Since R-51 provides some money for local projects, Woodinville will be able to bid on its road projects through a competitive bid process.
"It would be in our best interest to vie for money provided by R-51," Stake said.
Kenmore City Manager Steve Anderson said, "Regionally we stand to gain if R-51 passes. The City of Kenmore has a lot of transportation needs identified in its 20-year Comprehensive Plan. We would love to have our applications (for some of these projects) considered and awarded, but there are no guarantees."
Anderson said his city has to compete with everyone else for a slice of the R-51 pie.
Though not calendared, the City of Kenmore will probably hold a public hearing to give equal time to citizens both "for" and "against" the measure. The council will most likely announce a policy position on R-51 sometime after the hearing.
"State transportation is a very important, very complicated issue," said Anderson. "If R-51 is successful, our region - and hopefully our city - stand to gain."

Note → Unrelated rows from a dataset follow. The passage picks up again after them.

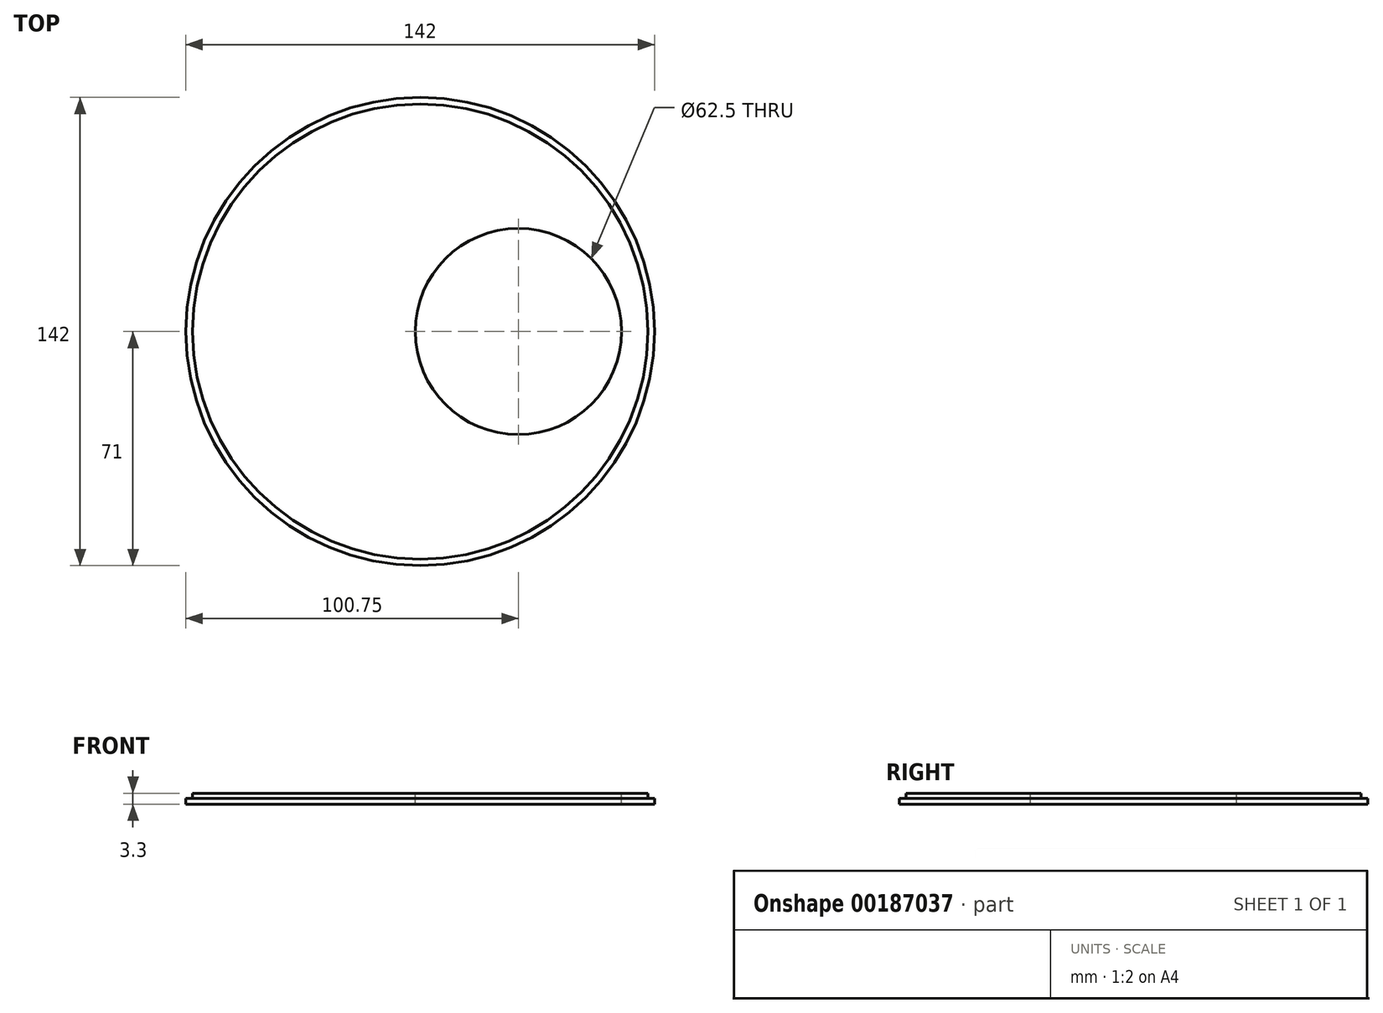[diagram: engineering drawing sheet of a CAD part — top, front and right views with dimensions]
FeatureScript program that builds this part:
annotation { "Feature Type Name" : "Feature", "Feature Type Description" : "" }
export const myFeature = defineFeature(function(context is Context, id is Id, definition is map)
    precondition{}
    {
        {
            var Q0;
            Q0=qCreatedBy(makeId("Top.planeOp"),FACE);
            var sketch = newSketch(context, id + "F0", { "sketchPlane" : qUnion([Q0])});
            skCircle(sketch, "E0", {"center": v(0, 0) * mm, "radius": 71 * mm});
            skSolve(sketch);
        }
        {
            var Q0;
            Q0 = qSketchRegion(id + "F0", true);
            extrude(context, id + "F1", {"entities" : qUnion([Q0]), "depth" : 1.7 * mm});
        }
        {
            var Q0;
            Q0=makeQuery(id+"F1.opExtrude","CAP_FACE",FACE,{"disambiguationData":[OSD([sQuery(id+"F0.wireOp",EDGE,"E0")])],"isStart":false});
            var sketch = newSketch(context, id + "F2", { "sketchPlane" : qUnion([Q0])});
            skCircle(sketch, "E1", {"center": v(0, 0) * mm, "radius": 69 * mm});
            skSolve(sketch);
        }
        {
            var Q0;
            Q0=makeQuery(id+"F2.imprint","IMPRINT",FACE,{"disambiguationData":[TD([[makeQuery(id+"F2.imprint","IMPRINT",EDGE,{"derivedFrom":sQuery(id+"F2.wireOp",EDGE,"E1")}),1.0]])]});
            extrude(context, id + "F3", {"entities" : qUnion([Q0]), "operationType" : NewBodyOperationType.ADD, "depth" : 1.6 * mm});
        }
        {
            var Q0;
            Q0=makeQuery(id+"F3.opExtrude","CAP_FACE",FACE,{"disambiguationData":[OSD([sQuery(id+"F2.wireOp",EDGE,"E1")])],"isStart":false});
            var sketch = newSketch(context, id + "F4", { "sketchPlane" : qUnion([Q0])});
            skCircle(sketch, "E2.0", {"center": v(0, 0) * mm, "radius": 61 * mm});
            skCircle(sketch, "E3", {"center": v(29.75, 0) * mm, "radius": 31.25 * mm});
            skSolve(sketch);
        }
        {
            var Q0;
            Q0=makeQuery(id+"F4.imprint","IMPRINT",FACE,{"disambiguationData":[TD([[makeQuery(id+"F4.imprint","IMPRINT",EDGE,{"derivedFrom":sQuery(id+"F4.wireOp",EDGE,"E3")}),1.0]])]});
            extrude(context, id + "F5", {"entities" : qUnion([Q0]), "operationType" : NewBodyOperationType.REMOVE, "oppositeDirection" : true, "depth" : 25 * mm});
        }
    });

Seyed Safavin, manager of the transportation division of the City of Bothell's Public Works Department, said city staff hasn't had any formal discussions on the referendum yet. He expects they will in the coming weeks. Safavin also said the Washington Department of Transportation isn't providing adequate information to cities about the referendum.
"If we look at ourselves as part of the region, yes, all of us will benefit with the passage of R-51. But I am disappointed the main arterial SR 522 has not been recognized or included in R-51. That is a major concern we have," said Safavin.